*** Opening Document extract ***

Redefining Customer Experience In Banking & Financial Services Using Data And Analytics
Gone are the days when customers relied on a single bank to fulfil all their financial needs. Today, as financial products become increasingly commoditized, customers are quick to switch providers. In such a context, banks and financial services firms primarily rely on customer experience to differentiate themselves and improve customer loyalty.
Leading firms are tapping into valuable, but underleveraged data sources to better understand customers, identify gaps in experience, and deliver personalized experiences. However, this is easier said than done. Many face challenges with legacy systems, data siloes, accessing the right data, inability to generate actionable insights, and much more.
Here’s how analytics is helping leading firms overcome these challenges and effectively leverage data to drive better decisions around customer experience.
The rise of digital has made vast amounts of data available across multiple sources. This may be in the form of structured and unstructured data, such as transactional data, survey answers, social media posts, CRM platforms, financial filings, email exchanges, customer service logs and much more. Several firms are leveraging listening tools and technology platforms such as Qualtrics and UserTesting to access the right information needed to improve customer experience.
A good example is when Barclays launched its mobile app, they leveraged social listening tools to source data from user activity on social media. This not only helped them understand customer sentiment, but also make real-time adjustments to the app to meet customers expectations and needs.
After collecting data, the challenge lies in bringing data from multiple sources and channels together for further analysis. Finding relevant information from vast amounts of data is often time-consuming, unreliable, and costly. Leading firms are leveraging artificial intelligence (AI) to effectively synthesize data. AI technologies like Natural Language Processing (NLP) help review and uncover affinities, patterns, and themes from large amounts of data quickly.
Analysing data for actionability:
A common challenge for many firms is using synthesized data to connect the dots and drive actionability for a better customer experience. Here’s where advanced analytics techniques can help analyse the voice of customers through topic and sentiment analysis. These techniques help generate deeper, actionable insights to inform targeting, customer acquisition, customer retention, cross-selling, customer service and much more.
For example, analysing chatbot data can help identify issues faced by customers, such as ‘Failed money transfer’. A deep dive into this issue can provide actionability across various banking teams:
Fraud risk team: Investigate the failed transaction for transfer fraud
Product team: Check functionality of features for transferring money
Marketing team: Verify if there is a need for a campaign to educate customers on how to transfer money
Hence, by analysing data and enabling actionability, businesses can fix customer issues and deliver better experiences, which in this case is seamless money transfer.
In an increasingly competitive environment, banks and financial services firms need to make it worthwhile for customers to maintain long-lasting relationships with them. While everyone has access to vast amounts of data, the challenge is to not get lost in the data but to use it to your advantage. In the end, winners will be those who leverage data at their disposal to deliver truly differentiated experiences and de-commoditize themselves in the eyes of the customer.
The author of this article is Kartik Poduval, Assistant Vice President at Ugam, a Merkle company.

*** Closing Document extract ***

## The problem
Echo the passage of the banking customer experience article from "Here’s how analytics" up to and including "around customer experience.", word for word.

*** Opening Extracted data ***

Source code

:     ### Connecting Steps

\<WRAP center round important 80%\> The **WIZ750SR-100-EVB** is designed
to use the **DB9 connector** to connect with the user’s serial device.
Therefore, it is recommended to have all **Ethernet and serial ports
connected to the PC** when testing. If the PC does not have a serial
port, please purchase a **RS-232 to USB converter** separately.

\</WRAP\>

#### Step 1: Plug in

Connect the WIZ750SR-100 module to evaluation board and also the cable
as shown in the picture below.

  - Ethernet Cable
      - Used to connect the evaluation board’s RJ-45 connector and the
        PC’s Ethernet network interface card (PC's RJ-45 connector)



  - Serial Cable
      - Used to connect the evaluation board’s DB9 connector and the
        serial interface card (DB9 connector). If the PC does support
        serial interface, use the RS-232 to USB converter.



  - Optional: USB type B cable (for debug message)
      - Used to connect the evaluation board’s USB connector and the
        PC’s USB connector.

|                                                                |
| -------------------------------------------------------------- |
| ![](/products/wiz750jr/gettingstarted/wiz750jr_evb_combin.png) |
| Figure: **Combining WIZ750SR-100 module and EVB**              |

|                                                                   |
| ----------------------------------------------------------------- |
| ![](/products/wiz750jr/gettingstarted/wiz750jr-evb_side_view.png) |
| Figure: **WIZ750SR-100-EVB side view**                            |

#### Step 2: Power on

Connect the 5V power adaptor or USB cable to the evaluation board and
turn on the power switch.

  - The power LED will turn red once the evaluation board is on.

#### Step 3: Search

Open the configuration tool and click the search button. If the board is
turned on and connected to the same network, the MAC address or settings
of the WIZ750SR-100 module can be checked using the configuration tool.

*** Closing Extracted data ***

## Task solution
Here’s how analytics is helping leading firms overcome these challenges and effectively leverage data to drive better decisions around customer experience.